» **Data supplied**
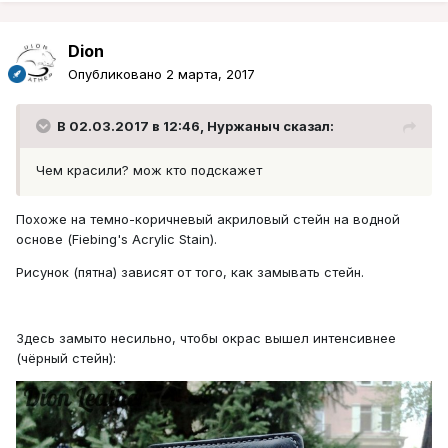
Dion
Опубликовано
2 марта, 2017
В 02.03.2017 в 12:46, Нуржаныч сказал:
Чем красили? мож кто подскажет
Похоже на темно-коричневый акриловый стейн на водной
основе (Fiebing's Acrylic Stain).
Рисунок (пятна) зависят от того, как замывать стейн.
Здесь замыто несильно, чтобы окрас вышел интенсивнее
(чёрный стейн):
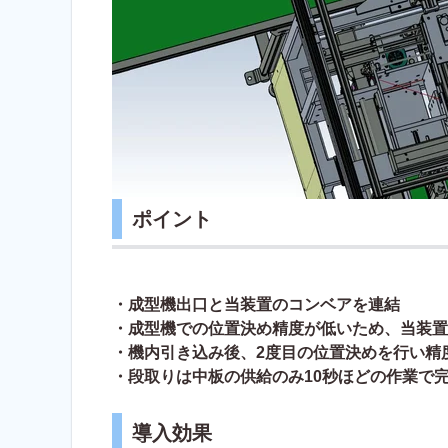
ポイント
・成型機出口と当装置のコンベアを連結
・成型機での位置決め精度が低いため、当装置
・機内引き込み後、2度目の位置決めを行い精
・段取りは中板の供給のみ10秒ほどの作業で
導入効果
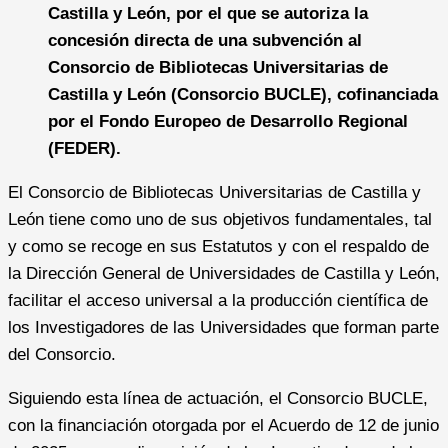
Castilla y León, por el que se autoriza la
concesión directa de una subvención al
Consorcio de Bibliotecas Universitarias de
Castilla y León (Consorcio BUCLE), cofinanciada
por el Fondo Europeo de Desarrollo Regional
(FEDER).
El Consorcio de Bibliotecas Universitarias de Castilla y
León tiene como uno de sus objetivos fundamentales, tal
y como se recoge en sus Estatutos y con el respaldo de
la Dirección General de Universidades de Castilla y León,
facilitar el acceso universal a la producción científica de
los Investigadores de las Universidades que forman parte
del Consorcio.
Siguiendo esta línea de actuación, el Consorcio BUCLE,
con la financiación otorgada por el Acuerdo de 12 de junio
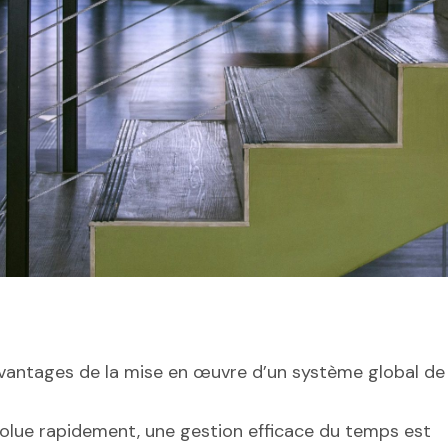
s avantages de la mise en œuvre d’un système global d
volue rapidement, une gestion efficace du temps est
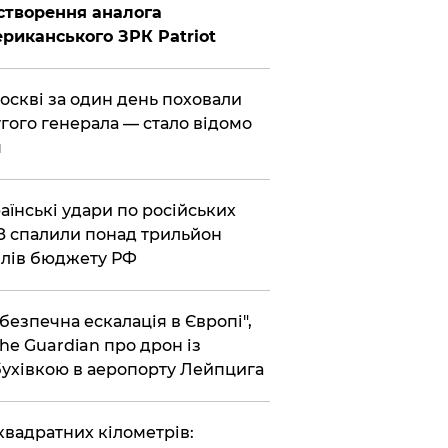
створення аналога
риканського ЗРК Patriot
Москві за один день поховали
гого генерала — стало відомо
я
раїнські удари по російських
 спалили понад трильйон
лів бюджету РФ
ебезпечна ескалація в Європі",
he Guardian про дрон із
ухівкою в аеропорту Лейпцига
 квадратних кілометрів:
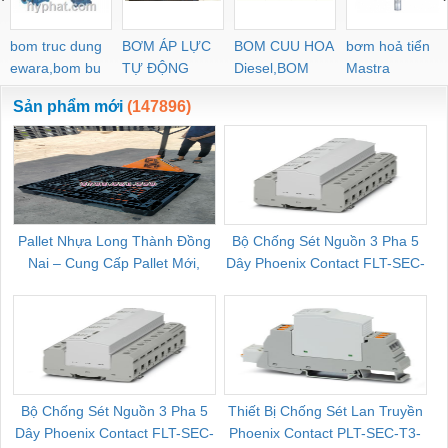
bom truc dung
BƠM ÁP LỰC
BOM CUU HOA
bơm hoả tiển
ewara,bom bu
TỰ ĐỘNG
Diesel,BOM
Mastra
ewara
CHUA CHAY
Sản phẩm mới
(147896)
Pallet Nhựa Long Thành Đồng
Bộ Chống Sét Nguồn 3 Pha 5
Nai – Cung Cấp Pallet Mới,
Dây Phoenix Contact FLT-SEC-
C
Pallet Cũ Giá Tốt
P-T1-3S-264/50-FM - 2909589
Bộ Chống Sét Nguồn 3 Pha 5
Thiết Bị Chống Sét Lan Truyền
B
Dây Phoenix Contact FLT-SEC-
Phoenix Contact PLT-SEC-T3-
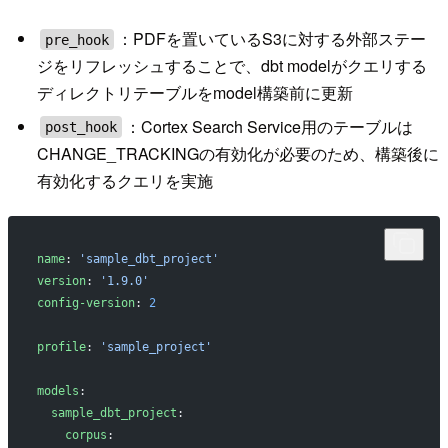
：PDFを置いているS3に対する外部ステー
pre_hook
ジをリフレッシュすることで、dbt modelがクエリする
ディレクトリテーブルをmodel構築前に更新
：Cortex Search Service用のテーブルは
post_hook
CHANGE_TRACKINGの有効化が必要のため、構築後に
有効化するクエリを実施
name
: 
'sample_dbt_project'
version
: 
'1.9.0'
config-version
: 
2
profile
: 
'sample_project'
models
:
  sample_dbt_project
:
    corpus
:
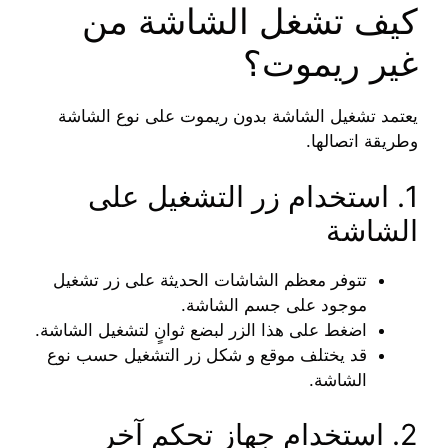
كيف تشغل الشاشة من
غير ريموت؟
يعتمد تشغيل الشاشة بدون ريموت على نوع الشاشة
وطريقة اتصالها.
1. استخدام زر التشغيل على
الشاشة
تتوفر معظم الشاشات الحديثة على زر تشغيل
موجود على جسم الشاشة.
اضغط على هذا الزر لبضع ثوانٍ لتشغيل الشاشة.
قد يختلف موقع و شكل زر التشغيل حسب نوع
الشاشة.
2. استخدام جهاز تحكم آخر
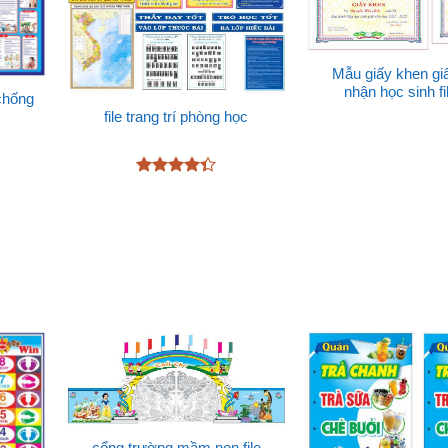
Mẫu giấy khen gi
nhận học sinh fi
 chống
file trang trí phòng học
Được xếp
hạng
4.33
5 sao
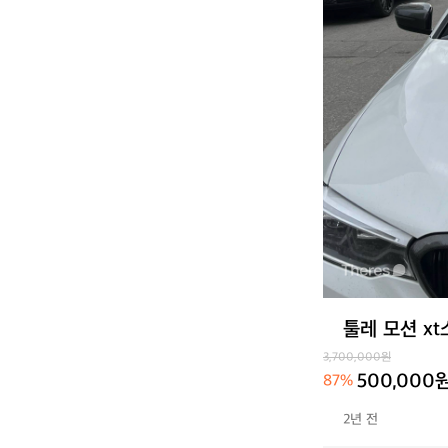
툴레 모션 x
3,700,000원
500,000
87%
2년 전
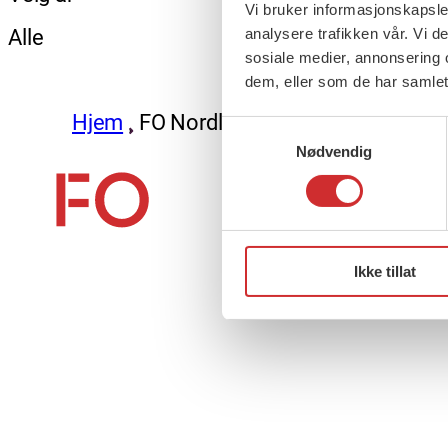
Vi bruker informasjonskapsler
Alle
analysere trafikken vår. Vi 
sosiale medier, annonsering 
dem, eller som de har samlet
Hjem
FO Nordland
Samtykkevalg
Nødvendig
About us (English)
Ikke tillat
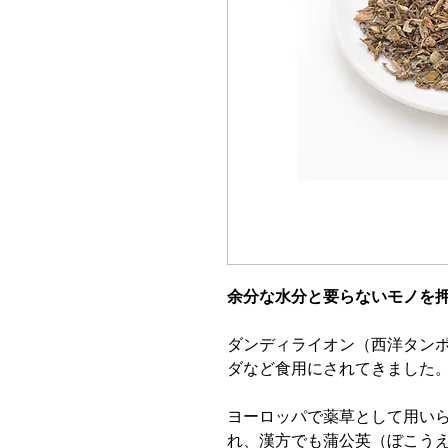
余分な水分と要らないモノを
ダンディライオン（西洋タン
ダなど食用にされてきました
ヨーロッパで薬草として用いら
れ、漢方でも蒲公英（ぼこう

» **The task**
Omit the pictures and please write out exactly the lines between the one containing "bơm hoả tiển" and the last line of the entries, both included.

» **Reply to the exercise**
bơm hoả tiển
ewara,bom bu
TỰ ĐỘNG
Diesel,BOM
Mastra
ewara
CHUA CHAY
Sản phẩm mới
(147896)
Pallet Nhựa Long Thành Đồng
Bộ Chống Sét Nguồn 3 Pha 5
Nai – Cung Cấp Pallet Mới,
Dây Phoenix Contact FLT-SEC-
C
Pallet Cũ Giá Tốt
P-T1-3S-264/50-FM - 2909589
Bộ Chống Sét Nguồn 3 Pha 5
Thiết Bị Chống Sét Lan Truyền
B
Dây Phoenix Contact FLT-SEC-
Phoenix Contact PLT-SEC-T3-
：PDFを置いているS3に対する外部ステー
pre_hook
ジをリフレッシュすることで、dbt modelがクエリする
ディレクトリテーブルをmodel構築前に更新
：Cortex Search Service用のテーブルは
post_hook
CHANGE_TRACKINGの有効化が必要のため、構築後に
有効化するクエリを実施
name
: 
'sample_dbt_project'
version
: 
'1.9.0'
config-version
: 
2
profile
: 
'sample_project'
models
:
  sample_dbt_project
:
    corpus
:
كيف تشغل الشاشة من
غير ريموت؟
يعتمد تشغيل الشاشة بدون ريموت على نوع الشاشة
وطريقة اتصالها.
1. استخدام زر التشغيل على
الشاشة
تتوفر معظم الشاشات الحديثة على زر تشغيل
موجود على جسم الشاشة.
اضغط على هذا الزر لبضع ثوانٍ لتشغيل الشاشة.
قد يختلف موقع و شكل زر التشغيل حسب نوع
الشاشة.
2. استخدام جهاز تحكم آخر
Mẫu giấy khen gi
nhận học sinh fi
 chống
file trang trí phòng học
Được xếp
hạng
4.33
5 sao
툴레 모션 x
3,700,000원
500,000
87%
2년 전
Vi bruker informasjonskapsler
Alle
analysere trafikken vår. Vi 
sosiale medier, annonsering 
dem, eller som de har samlet
Hjem
FO Nordland
Samtykkevalg
Nødvendig
About us (English)
Ikke tillat
余分な水分と要らないモノを
ダンディライオン（西洋タン
ダなど食用にされてきました
ヨーロッパで薬草として用いら
れ、漢方でも蒲公英（ぼこう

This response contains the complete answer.